Indigenous graduate's chance pathway to medicine

14 Dec 2022

A University of Queensland graduate can partly thank school holiday boredom for setting her on a career path in medicine.

The newly conferred Dr Ella Ceolin was encouraged by a high school teacher to attend UQ’s Indigenous outreach program, InspireU, when she was in Year 11.

“It was in the school holidays which I wasn’t too keen on, but I had nothing much else to do and went on a bit of a whim,” Dr Ceolin said.

“It was a huge eye-opener and I actually came away from that deciding that I wanted to be a doctor.”

Newly conferred Dr Ella Ceolin in her graduation cap and gown in UQ's Great Court

The proud Djabuguy/Wulgurukaba woman, who also has Italian and Malaysian heritage, graduated from UQ in December as a Doctor of Medicine.

“I’d always thought I’d follow my mum, auntie and sister into teaching because that’s what I saw, and what I knew,” Dr Ceolin said.

“Before I started medicine I didn't know any Indigenous doctors, that visibility just wasn’t there for me.

“But it can make a huge difference.

“When my nephew was younger, he said ‘If you're going to be a doctor, does that mean that I could be too?’” 

Dr Ceolin has since served on the board of the Australian Indigenous Doctors Association, which supports Aboriginal and Torres Strait Islander doctors and medical students.  

“It’s about advocating for more of a presence in the health workforce and contributing to equitable health outcomes,” she said.

“Aboriginal and Torres Strait Islander people are the oldest living culture, so therefore they're the oldest healers in the world.

“I think it's really cool to be able to continue that ancient practice of healing in modern medicine.”
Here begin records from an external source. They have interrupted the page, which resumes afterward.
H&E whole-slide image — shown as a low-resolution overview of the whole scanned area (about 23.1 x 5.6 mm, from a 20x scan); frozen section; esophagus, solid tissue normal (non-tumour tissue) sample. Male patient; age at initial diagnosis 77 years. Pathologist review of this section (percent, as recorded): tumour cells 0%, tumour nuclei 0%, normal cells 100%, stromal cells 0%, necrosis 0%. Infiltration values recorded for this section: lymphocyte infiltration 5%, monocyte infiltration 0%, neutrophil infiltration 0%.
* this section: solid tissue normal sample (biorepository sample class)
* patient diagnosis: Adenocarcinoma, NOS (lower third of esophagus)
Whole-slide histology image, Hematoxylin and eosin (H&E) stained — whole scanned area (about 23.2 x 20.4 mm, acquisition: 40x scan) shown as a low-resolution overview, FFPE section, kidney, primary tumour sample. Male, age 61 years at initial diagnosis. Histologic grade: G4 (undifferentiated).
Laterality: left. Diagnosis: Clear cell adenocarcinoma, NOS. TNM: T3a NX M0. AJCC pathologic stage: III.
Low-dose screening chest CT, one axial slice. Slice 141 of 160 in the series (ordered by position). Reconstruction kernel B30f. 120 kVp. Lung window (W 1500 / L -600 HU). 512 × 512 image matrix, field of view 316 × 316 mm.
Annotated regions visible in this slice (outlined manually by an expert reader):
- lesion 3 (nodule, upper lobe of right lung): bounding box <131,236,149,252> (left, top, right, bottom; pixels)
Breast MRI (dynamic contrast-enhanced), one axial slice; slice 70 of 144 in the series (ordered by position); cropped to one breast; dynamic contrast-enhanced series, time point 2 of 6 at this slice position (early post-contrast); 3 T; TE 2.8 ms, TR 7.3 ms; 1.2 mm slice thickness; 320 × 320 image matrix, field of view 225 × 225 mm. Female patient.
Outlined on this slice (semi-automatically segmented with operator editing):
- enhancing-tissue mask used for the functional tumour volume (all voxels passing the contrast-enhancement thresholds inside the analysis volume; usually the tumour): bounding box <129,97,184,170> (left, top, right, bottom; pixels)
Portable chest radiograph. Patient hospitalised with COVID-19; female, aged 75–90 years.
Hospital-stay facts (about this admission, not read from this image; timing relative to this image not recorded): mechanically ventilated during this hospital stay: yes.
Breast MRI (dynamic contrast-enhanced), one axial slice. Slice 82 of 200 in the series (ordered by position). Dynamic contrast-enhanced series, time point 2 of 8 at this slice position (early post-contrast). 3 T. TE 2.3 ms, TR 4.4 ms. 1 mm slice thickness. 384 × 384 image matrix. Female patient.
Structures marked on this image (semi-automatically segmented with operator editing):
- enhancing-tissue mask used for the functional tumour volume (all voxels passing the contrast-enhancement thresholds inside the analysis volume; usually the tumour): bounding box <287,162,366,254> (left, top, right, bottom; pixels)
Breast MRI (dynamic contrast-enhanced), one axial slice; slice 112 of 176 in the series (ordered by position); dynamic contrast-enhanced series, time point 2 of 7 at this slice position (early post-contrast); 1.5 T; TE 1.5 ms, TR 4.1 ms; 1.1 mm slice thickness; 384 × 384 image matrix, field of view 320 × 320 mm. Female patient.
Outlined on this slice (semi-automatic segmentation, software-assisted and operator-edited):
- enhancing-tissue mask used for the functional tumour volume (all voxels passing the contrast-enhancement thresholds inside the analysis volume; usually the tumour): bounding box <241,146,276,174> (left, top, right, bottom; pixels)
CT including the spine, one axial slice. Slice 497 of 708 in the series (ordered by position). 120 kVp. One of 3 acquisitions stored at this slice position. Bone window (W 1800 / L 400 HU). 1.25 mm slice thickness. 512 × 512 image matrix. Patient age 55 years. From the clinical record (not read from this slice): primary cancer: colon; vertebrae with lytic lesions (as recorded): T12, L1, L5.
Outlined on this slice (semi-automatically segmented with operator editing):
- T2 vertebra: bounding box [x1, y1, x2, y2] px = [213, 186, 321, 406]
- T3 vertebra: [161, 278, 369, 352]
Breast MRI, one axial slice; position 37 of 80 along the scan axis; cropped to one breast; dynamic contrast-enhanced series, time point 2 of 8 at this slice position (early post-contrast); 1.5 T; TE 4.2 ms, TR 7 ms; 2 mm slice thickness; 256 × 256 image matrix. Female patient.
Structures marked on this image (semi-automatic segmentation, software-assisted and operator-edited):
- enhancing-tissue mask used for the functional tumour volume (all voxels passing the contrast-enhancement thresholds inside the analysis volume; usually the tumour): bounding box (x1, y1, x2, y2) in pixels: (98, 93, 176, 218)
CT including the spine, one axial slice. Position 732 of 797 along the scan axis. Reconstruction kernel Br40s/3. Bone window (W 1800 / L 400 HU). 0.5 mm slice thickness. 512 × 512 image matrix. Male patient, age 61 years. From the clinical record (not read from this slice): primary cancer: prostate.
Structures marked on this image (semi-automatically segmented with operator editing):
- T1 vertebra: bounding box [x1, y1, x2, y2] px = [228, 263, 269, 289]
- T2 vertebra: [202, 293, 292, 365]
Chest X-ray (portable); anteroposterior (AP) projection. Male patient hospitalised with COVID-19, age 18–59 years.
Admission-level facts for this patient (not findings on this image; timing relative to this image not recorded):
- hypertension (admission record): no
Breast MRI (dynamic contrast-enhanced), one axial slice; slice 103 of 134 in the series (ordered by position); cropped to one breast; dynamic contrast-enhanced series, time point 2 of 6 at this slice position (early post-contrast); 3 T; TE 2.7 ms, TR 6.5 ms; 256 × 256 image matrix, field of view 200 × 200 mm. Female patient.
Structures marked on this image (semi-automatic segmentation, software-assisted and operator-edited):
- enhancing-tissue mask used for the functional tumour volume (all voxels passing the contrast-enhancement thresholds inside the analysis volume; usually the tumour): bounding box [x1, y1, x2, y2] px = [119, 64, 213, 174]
Dr Ceolin is one of 6 Indigenous graduates from UQ’s Doctor of Medicine in 2022.

She has accepted a job offer from Queensland Health as a junior doctor in Rockhampton, starting in January.

“I spent the final two years of my medical degree at UQ’s Rural Clinical School in Rockhampton and really enjoyed it,” Dr Ceolin said.

“I particularly liked the rotations in obstetrics and gynaecology, psychiatry and orthopaedics but at the moment I’m keeping my options open.”

Dr Ceolin said she’s glad she found a pathway to study medicine.

“It's tough and takes a big toll on you mentally, but I wouldn’t have done it if I didn’t love it,” she said.

“I’ve enjoyed it every step of the way.”